[TEXT BLOCK Boundary: Start]

So what is the argument? That the majority of scientists are inept at dating ancient fossils and/or rocks?

The argument is about the rate of decay. DO you know how the Grand Canyon was formed? But before you answer, please compare and contrast that with what happened to Mount St. Helens in 1980 in Washington State, USA. That is only one example. There are so many examples of these things. Did you see the leaves that were frozen inside the mummified mastodons? Did you see the seashells on top of mountains? How did they get there?

You'll have to point me to the leaves, but the shells on mountain tops are easy: The rocks they fossilized on were once under water.

We've dated many of these shells to be hundreds of millions, if not billions, of years old. And we can also measure the rate that tectonic plates move and the resulting creation of mountains. So once you know that the fossils are older than the mountains, it's easy to see that they died there and that the mountains later formed. This is only a mystery if you believe that both the mountains and the sea both always existed in their present forms, which we know they did not do.

Thousands of scientists disagree with you. Thousands of them. It is too bad that you pretend that those scientists do not exist.

You keep repeating that, but it doesn't matter. It's not about the numbers of people who believe X, Y or Z, but about what the evidence tells us.

I have provided evidence for my statements, you have not replied to either of my comments addressing the points that I've made, or suggested why they are not sufficient to prove the theories. Instead, you resort to telling me that someone disagrees, which is not an argument.

[TEXT BLOCK Boundary: End]

### EXERCISE SET
1. In the exchange about fossils, what explanation is given for shells being found on mountain tops?
2. Duplicate the stretch of the exchange about fossils from "So what is the" through "once under water.".
The items after this are separate material, not part of the exchange about fossils.

[INPUT DATA Boundary: Start]

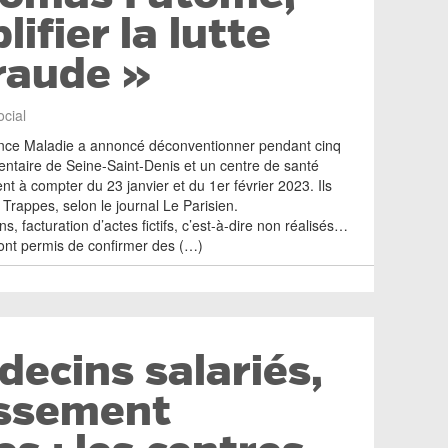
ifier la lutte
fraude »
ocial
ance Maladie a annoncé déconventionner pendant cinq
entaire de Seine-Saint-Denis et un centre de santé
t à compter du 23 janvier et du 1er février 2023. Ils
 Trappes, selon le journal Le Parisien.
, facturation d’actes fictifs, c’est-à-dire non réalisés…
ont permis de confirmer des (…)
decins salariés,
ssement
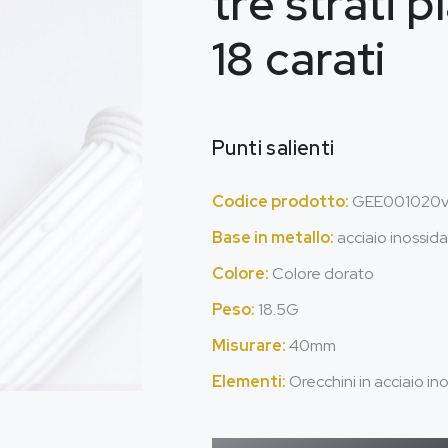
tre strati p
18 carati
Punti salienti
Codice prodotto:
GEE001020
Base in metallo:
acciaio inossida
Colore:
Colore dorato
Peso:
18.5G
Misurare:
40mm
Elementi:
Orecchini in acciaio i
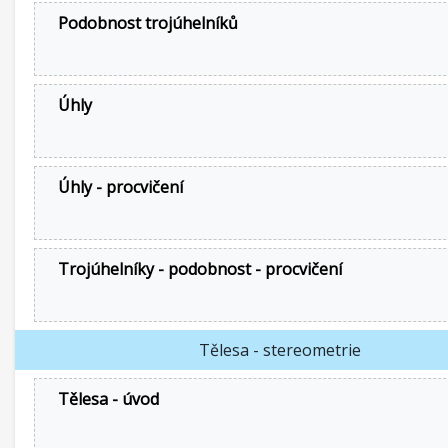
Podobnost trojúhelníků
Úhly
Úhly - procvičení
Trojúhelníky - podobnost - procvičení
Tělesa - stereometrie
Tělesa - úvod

[INPUT DATA Boundary: End]
[INPUT DATA Boundary: Start]

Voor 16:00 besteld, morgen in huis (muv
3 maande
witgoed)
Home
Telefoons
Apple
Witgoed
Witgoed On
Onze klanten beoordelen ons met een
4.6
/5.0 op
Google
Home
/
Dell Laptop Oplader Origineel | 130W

[INPUT DATA Boundary: End]
[INPUT DATA Boundary: Start]

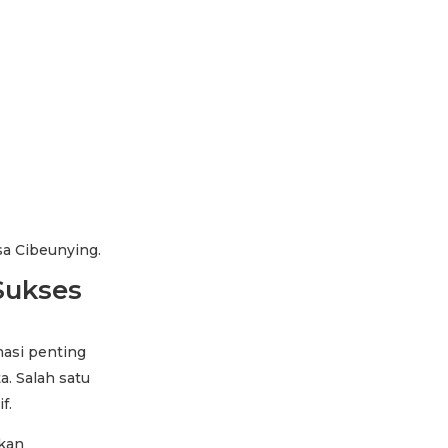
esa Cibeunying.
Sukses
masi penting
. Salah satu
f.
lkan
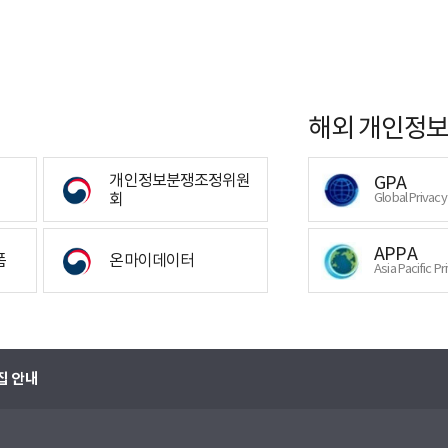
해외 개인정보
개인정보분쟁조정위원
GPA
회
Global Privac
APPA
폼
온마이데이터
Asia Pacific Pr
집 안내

[INPUT DATA Boundary: End]

### RESULTS FOR EACH TASK
1. The rocks they fossilized on were once under water.

2.
So what is the argument? That the majority of scientists are inept at dating ancient fossils and/or rocks?

The argument is about the rate of decay. DO you know how the Grand Canyon was formed? But before you answer, please compare and contrast that with what happened to Mount St. Helens in 1980 in Washington State, USA. That is only one example. There are so many examples of these things. Did you see the leaves that were frozen inside the mummified mastodons? Did you see the seashells on top of mountains? How did they get there?

You'll have to point me to the leaves, but the shells on mountain tops are easy: The rocks they fossilized on were once under water.